陰陽論では、自然界のあらゆるものを「陰」と「陽」の、対立する2つの要素に分けて考えます。陰と陽は相反する性質をもっていますが、一方がどちらかを打ち負かしてしまうことのないように、常にバランスをとりあっています。自然界では、夜は陰で、昼は陽、月は陰で、太陽は陽、水は陰で、火は陽とされます。また、人体では、「五臓」が陰で、「六腑」が陽、背中が陽で、おなかが陰とされます。こうした陰と陽の分類は絶対的なものではなく、比較する相手によって変化します。たとえば、背中とくらべるとおなかは陰ですが、同じおなかでも上のほうは陽で、下のほうは陰となるといった場合です。

### 作業内容
A) 陰陽論の文章について、次の問いに答えてください。
(i) 自然界では、夜と昼はそれぞれ陰と陽のどちらとされていますか？
(ii) 人体では、「五臓」と「六腑」はそれぞれ陰と陽のどちらとされていますか？
(iii) 同じおなかのうち、上のほうと下のほうはそれぞれ陰と陽のどちらになりますか？
B) 陰陽論の文章を、最後の一文の後から書き継いでください。

### 元データ

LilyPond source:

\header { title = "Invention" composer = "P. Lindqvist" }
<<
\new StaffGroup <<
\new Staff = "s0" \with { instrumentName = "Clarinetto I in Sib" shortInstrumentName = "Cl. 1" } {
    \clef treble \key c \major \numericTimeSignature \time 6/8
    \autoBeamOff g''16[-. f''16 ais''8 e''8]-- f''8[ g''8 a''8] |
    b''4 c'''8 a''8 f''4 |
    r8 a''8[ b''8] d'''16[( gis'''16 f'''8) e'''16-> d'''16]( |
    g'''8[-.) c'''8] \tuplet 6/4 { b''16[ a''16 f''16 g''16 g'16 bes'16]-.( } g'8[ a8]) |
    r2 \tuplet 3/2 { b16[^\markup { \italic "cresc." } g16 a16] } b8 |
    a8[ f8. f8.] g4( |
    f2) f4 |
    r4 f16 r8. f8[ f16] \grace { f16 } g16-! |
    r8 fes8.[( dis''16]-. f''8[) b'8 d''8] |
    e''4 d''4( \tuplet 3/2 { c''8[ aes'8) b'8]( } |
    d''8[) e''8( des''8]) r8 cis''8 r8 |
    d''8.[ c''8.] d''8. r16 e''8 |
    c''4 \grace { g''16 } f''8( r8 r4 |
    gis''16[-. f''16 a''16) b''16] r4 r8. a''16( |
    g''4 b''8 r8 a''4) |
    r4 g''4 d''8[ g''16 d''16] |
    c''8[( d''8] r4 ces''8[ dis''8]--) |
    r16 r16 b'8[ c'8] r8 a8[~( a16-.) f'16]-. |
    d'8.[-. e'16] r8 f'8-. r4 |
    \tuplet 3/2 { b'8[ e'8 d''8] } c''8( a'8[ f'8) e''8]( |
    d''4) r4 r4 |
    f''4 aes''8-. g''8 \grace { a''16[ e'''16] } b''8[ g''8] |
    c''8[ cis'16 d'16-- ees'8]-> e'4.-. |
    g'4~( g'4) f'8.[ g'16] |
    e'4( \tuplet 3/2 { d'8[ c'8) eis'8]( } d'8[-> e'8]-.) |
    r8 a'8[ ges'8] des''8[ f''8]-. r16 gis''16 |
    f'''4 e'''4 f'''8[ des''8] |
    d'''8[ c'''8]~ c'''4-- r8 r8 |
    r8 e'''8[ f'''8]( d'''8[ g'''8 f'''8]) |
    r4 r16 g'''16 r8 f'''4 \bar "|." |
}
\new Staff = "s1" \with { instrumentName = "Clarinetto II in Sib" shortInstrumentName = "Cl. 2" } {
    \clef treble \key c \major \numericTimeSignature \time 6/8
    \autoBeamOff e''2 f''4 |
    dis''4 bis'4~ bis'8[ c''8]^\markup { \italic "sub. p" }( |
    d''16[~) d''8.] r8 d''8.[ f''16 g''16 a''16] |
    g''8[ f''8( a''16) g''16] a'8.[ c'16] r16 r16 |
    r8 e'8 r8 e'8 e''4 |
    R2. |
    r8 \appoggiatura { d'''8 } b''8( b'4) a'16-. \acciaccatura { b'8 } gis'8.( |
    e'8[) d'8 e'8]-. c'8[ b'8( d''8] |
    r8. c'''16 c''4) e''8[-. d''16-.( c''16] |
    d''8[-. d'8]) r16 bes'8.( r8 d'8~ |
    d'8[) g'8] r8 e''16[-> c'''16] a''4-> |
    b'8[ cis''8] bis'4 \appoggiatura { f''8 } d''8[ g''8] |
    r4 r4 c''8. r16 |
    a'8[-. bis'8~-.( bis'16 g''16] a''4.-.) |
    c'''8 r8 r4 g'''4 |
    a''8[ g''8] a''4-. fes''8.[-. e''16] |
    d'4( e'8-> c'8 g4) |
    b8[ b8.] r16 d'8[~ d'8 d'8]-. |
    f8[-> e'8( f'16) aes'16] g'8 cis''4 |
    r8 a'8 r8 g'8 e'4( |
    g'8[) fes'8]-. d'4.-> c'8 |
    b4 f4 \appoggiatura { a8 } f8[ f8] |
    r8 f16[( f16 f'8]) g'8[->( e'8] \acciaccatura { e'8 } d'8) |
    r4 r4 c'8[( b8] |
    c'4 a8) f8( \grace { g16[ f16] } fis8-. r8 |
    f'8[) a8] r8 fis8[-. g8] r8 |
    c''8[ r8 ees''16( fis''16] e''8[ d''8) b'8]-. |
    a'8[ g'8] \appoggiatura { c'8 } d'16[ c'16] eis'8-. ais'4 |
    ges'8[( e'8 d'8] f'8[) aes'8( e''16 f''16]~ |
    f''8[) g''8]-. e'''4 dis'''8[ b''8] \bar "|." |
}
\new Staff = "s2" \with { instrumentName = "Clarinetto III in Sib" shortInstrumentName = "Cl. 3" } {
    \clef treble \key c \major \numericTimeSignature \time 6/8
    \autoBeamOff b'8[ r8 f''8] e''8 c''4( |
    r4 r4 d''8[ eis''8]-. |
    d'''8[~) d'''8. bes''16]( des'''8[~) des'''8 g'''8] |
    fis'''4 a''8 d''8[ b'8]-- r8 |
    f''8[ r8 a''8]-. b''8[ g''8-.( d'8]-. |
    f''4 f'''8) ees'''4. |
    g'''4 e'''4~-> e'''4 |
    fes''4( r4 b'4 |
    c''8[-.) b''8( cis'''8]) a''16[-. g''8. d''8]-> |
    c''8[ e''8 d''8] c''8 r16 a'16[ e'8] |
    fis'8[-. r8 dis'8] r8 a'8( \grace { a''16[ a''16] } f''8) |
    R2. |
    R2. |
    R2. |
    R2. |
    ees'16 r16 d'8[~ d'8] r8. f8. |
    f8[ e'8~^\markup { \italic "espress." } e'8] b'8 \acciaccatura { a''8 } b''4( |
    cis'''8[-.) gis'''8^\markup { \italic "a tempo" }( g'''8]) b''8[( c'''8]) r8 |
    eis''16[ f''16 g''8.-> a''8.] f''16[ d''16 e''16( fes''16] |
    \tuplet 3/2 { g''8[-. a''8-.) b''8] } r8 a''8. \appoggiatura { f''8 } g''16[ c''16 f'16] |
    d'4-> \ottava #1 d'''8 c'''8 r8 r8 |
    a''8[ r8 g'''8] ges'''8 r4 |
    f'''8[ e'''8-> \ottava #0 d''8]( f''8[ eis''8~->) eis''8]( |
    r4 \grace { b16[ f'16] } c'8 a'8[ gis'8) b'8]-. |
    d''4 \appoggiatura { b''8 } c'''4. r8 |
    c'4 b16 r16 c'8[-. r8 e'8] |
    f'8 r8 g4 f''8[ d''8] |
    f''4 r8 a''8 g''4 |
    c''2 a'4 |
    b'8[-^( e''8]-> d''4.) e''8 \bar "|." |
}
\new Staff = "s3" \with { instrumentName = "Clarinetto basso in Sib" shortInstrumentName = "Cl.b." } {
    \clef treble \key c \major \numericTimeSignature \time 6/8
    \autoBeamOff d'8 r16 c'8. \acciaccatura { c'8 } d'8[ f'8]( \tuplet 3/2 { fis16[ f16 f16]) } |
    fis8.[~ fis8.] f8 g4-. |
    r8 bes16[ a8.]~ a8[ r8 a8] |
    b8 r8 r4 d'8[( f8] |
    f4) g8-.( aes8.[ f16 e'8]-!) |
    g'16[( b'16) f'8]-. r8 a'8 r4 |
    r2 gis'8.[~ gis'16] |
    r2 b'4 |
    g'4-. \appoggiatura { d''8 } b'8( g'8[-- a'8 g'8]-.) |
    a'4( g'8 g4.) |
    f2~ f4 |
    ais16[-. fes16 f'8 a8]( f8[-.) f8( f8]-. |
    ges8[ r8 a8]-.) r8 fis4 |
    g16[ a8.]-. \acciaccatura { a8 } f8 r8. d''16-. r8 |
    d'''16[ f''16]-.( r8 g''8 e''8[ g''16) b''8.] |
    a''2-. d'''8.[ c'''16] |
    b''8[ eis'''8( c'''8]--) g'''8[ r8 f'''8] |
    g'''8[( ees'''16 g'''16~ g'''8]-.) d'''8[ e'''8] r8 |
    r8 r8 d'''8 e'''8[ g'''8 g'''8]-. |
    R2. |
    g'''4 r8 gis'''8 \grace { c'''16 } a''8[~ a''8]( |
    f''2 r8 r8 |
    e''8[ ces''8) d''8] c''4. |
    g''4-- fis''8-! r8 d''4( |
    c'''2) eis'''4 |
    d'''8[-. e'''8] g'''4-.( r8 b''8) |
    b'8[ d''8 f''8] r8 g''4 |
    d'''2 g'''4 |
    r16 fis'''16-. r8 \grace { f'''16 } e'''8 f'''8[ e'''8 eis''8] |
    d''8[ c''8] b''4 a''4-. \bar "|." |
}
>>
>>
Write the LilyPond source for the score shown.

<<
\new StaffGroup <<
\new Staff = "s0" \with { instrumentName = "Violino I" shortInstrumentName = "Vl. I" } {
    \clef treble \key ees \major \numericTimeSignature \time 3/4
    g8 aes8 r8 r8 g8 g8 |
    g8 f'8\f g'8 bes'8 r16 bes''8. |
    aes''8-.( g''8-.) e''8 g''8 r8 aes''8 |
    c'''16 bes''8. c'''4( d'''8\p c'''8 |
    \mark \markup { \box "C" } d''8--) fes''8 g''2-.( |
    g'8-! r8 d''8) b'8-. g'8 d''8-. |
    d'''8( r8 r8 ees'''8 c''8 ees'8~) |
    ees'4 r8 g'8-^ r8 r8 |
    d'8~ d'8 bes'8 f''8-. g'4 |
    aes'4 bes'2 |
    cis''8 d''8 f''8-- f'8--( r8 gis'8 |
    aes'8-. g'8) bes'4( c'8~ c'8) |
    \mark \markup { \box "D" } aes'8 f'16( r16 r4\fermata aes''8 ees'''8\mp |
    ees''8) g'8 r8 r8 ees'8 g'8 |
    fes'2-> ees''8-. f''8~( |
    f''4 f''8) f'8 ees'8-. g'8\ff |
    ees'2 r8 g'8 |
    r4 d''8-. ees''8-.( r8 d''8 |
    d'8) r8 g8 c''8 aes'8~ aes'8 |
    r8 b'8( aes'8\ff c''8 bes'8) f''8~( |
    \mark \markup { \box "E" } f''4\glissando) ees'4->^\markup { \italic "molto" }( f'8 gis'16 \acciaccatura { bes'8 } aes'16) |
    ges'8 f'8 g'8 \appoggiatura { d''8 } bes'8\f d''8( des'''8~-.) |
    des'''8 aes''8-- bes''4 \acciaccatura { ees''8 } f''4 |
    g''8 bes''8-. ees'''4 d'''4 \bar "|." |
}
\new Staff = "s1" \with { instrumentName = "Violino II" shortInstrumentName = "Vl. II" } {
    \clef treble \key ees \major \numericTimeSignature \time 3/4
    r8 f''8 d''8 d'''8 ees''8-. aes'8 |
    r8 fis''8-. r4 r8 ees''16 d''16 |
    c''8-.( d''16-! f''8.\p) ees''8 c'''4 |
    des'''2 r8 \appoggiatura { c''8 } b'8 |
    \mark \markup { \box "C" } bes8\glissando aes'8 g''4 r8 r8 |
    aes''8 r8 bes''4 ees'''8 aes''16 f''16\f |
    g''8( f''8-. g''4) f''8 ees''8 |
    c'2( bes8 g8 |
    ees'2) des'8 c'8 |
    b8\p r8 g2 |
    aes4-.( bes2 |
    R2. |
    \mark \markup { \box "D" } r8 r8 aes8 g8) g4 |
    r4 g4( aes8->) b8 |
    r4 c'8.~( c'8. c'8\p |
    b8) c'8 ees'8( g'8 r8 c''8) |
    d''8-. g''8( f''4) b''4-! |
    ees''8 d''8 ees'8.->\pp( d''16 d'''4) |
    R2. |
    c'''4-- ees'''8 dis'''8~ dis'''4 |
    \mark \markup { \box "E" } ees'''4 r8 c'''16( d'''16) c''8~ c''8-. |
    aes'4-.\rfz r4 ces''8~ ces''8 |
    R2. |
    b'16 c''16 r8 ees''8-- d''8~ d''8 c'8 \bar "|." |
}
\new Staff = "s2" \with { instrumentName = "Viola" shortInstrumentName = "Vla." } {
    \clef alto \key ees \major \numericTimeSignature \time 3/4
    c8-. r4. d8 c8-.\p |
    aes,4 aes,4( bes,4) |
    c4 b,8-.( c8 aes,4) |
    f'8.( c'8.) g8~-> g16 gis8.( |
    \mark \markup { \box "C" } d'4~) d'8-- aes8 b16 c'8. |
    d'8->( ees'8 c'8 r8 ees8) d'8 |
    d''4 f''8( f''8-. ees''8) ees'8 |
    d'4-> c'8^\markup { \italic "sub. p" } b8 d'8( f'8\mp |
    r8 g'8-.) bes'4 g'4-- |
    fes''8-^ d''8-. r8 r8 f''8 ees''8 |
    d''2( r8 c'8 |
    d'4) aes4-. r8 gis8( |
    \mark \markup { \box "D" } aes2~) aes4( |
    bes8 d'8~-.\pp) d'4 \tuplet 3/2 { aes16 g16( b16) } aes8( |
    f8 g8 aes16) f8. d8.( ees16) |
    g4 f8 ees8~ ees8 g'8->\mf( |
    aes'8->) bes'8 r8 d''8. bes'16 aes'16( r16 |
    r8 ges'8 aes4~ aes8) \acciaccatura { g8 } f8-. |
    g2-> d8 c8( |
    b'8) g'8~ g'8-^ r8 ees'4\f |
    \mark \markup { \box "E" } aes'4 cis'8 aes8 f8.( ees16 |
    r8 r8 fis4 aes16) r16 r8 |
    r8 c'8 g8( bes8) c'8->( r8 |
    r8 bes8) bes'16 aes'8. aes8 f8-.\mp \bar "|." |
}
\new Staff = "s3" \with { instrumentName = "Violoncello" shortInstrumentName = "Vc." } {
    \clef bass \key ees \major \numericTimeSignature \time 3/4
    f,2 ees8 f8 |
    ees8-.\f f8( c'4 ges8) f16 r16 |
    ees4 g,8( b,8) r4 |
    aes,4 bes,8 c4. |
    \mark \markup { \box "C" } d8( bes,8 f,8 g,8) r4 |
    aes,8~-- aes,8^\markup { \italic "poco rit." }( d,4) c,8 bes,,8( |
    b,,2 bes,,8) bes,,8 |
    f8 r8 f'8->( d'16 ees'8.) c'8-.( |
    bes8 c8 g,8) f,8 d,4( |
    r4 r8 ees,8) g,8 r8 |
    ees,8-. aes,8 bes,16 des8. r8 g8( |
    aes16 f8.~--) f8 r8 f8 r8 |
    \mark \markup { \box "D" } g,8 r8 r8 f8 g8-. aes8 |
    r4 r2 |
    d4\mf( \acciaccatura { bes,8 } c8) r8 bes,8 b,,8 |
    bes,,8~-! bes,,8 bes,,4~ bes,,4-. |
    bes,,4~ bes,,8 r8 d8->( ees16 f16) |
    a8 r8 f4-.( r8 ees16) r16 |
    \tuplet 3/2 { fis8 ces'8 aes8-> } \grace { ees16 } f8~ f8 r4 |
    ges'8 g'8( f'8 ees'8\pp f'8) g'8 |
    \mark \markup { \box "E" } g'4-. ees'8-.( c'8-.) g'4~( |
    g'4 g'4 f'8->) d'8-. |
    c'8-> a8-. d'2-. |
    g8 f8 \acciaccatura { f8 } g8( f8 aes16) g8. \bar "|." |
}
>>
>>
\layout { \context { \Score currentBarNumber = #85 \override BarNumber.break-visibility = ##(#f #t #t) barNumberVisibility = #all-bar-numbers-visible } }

### 回答一覧
A)
(i) 夜は陰、昼は陽です。
(ii) 「五臓」は陰、「六腑」は陽です。
(iii) 上のほうは陽、下のほうは陰です。

B)
五行説では、自然界のさまざまな要素を「木」「火」「土」「金」「水」の5つの要素である「五行」に分けて考えます。これらの5つの要素には、それぞれ特徴的な性質があります。木はまっすぐ上に伸びる性質、火は燃え上がる性質、土は生み育てる性質、金は変化・収縮させる性質、水は下に流れて潤いをあたえる性質があるとされます。
それぞれの性質によって、五行は、お互いに助け合ったり、牽制し合ったりしながら、全体のバランスを保っています。五行が相互に助け合う関係を「相生」といい、牽制し合う関係を「相克」といいます。人体の「五臓」の間にも、こうした相生や相克の関係があり、五行説の考えかたは診断や治療にも生かされています。